Presentation implies the actual and real presence of the person

whose interests are in question, or whose participation is required. Presentation requires the personal appearance and activity of all the parties concerned in an action proposed to be done, or in an arrangement proposed to be entered into. In the city-states of Greece the sovereign power was held by the whole adult male citizenry; and presentation, or the actual engagement of the citizens in the practical business of government and legislation, was possible. In these city-states, though passion ran high and opinion was varied and changeable under the masterful influence of the sympathy of numbers, the citizens exercised the entire powers of government; their senate only forming in reality a committee for the formal arrangement and management of public business, Each citizen not only could present himself in the assemblies called for the despatch of business, but had the right of presenting his opinion on the subject under consideration, and could present his vote or his protest, as the case might be, in regard to the decision of the question adopted. In these, the citizen by personal influence and act upheld his personal right as a member of the commonwealth; in the election of magistrates, the audiences of ambassadors, the management of civil, military, or judicial matters, deliberations in connection with property or party, and in the enactment of laws, the Greek citizen was self-presentative.

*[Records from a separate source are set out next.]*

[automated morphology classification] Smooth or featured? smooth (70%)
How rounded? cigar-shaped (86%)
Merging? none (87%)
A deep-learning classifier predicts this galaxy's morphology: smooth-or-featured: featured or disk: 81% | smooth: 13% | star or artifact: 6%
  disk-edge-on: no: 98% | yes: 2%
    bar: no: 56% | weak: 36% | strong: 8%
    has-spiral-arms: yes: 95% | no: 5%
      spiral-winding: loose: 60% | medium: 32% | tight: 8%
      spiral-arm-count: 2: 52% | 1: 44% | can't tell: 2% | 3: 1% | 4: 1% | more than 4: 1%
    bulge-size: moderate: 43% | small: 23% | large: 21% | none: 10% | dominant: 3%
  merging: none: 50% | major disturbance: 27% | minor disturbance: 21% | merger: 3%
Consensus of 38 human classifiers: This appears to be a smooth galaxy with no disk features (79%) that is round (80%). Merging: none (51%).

In large communities and in extensive states presentative political right is not only inexpedient, but impossible. The entire community cannot meet together; and even though it could, the deliberate consideration, discussion, formation, and determination of opinions would, at any such congress, be impossible by any method within the compass of "art or man's device." However regular, fixed, frequent, and accessible the assemblies of such communities could be made, an actual personal opportunity of discussing questions, or even hearing them discussed, could not be afforded to or provided for all; and no form of impressing unanimity upon them could be contrived except that of the advocates of formed opinions addressing them in sections, and taking the vote upon the questions so submitted to their judgment. This being the case, expediency at once suggests that the justice of the matter might be as clearly and honestly seen to in local institutions and assemblies where, on a small scale, the presentative system should be as possible as in the city-states of Greece; and where the higher principle of representative opinion might be introduced by the election of one or more deputies to convey to a more general assembly the opinion formed by those who deputed them, and so bring together in a small manageable body the representatives of the interests, intelligence, and will of the whole body of the people.

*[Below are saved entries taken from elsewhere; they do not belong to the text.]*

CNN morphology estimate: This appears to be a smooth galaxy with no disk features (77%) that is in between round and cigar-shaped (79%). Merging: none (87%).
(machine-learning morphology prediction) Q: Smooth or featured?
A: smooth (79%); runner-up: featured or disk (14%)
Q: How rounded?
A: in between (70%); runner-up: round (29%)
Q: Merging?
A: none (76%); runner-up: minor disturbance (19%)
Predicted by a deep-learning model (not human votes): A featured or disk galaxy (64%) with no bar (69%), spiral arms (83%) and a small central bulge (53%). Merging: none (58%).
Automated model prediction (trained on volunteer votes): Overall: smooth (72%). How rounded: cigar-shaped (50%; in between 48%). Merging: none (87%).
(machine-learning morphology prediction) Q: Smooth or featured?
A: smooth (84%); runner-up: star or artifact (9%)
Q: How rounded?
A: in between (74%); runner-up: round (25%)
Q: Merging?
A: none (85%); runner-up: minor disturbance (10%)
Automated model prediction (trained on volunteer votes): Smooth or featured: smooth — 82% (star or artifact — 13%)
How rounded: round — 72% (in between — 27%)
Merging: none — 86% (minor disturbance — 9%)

In states of such an extent and so complicated in the machinery of government, national and international, as those of modern Europe and the West generally, it has been found that in order to secure assemblies of the people which shall deliberate and act with

public spirit and freedom, and yet in harmony with order and virtue, the number of citizens called to attend them must neither be too numerous nor too mixed, and must have a local fellow-feeling and common interest, so that while the sentiment of personal independence in each may be fully respected, advantage may be taken of the sympathy of man with man to induce concessions, and conduce to practical unanimity. In this way, while freedom of expression and of debate may be freely exercised, hasty, rash, and tumultuous proceedings may be avoided by the spontaneous activity of those feelings which tend to peace and good neighbourhood. The calmness and reasonableness of the discussions and decisions of such assemblies are thus enhanced, while the training of the whole public in the formation and utterance of sound opinions on matters pertaining to law, order, civic interests, and social life, is quickened and improved. The right of the individual to presenta tive participancy in the making of the laws is thus preserved in the representative system; and the power of the representatives to accept or reject the proposals made on behalf of the State, by maintaining ministerial responsibility, preserves the personal right of each to partnership in the national life.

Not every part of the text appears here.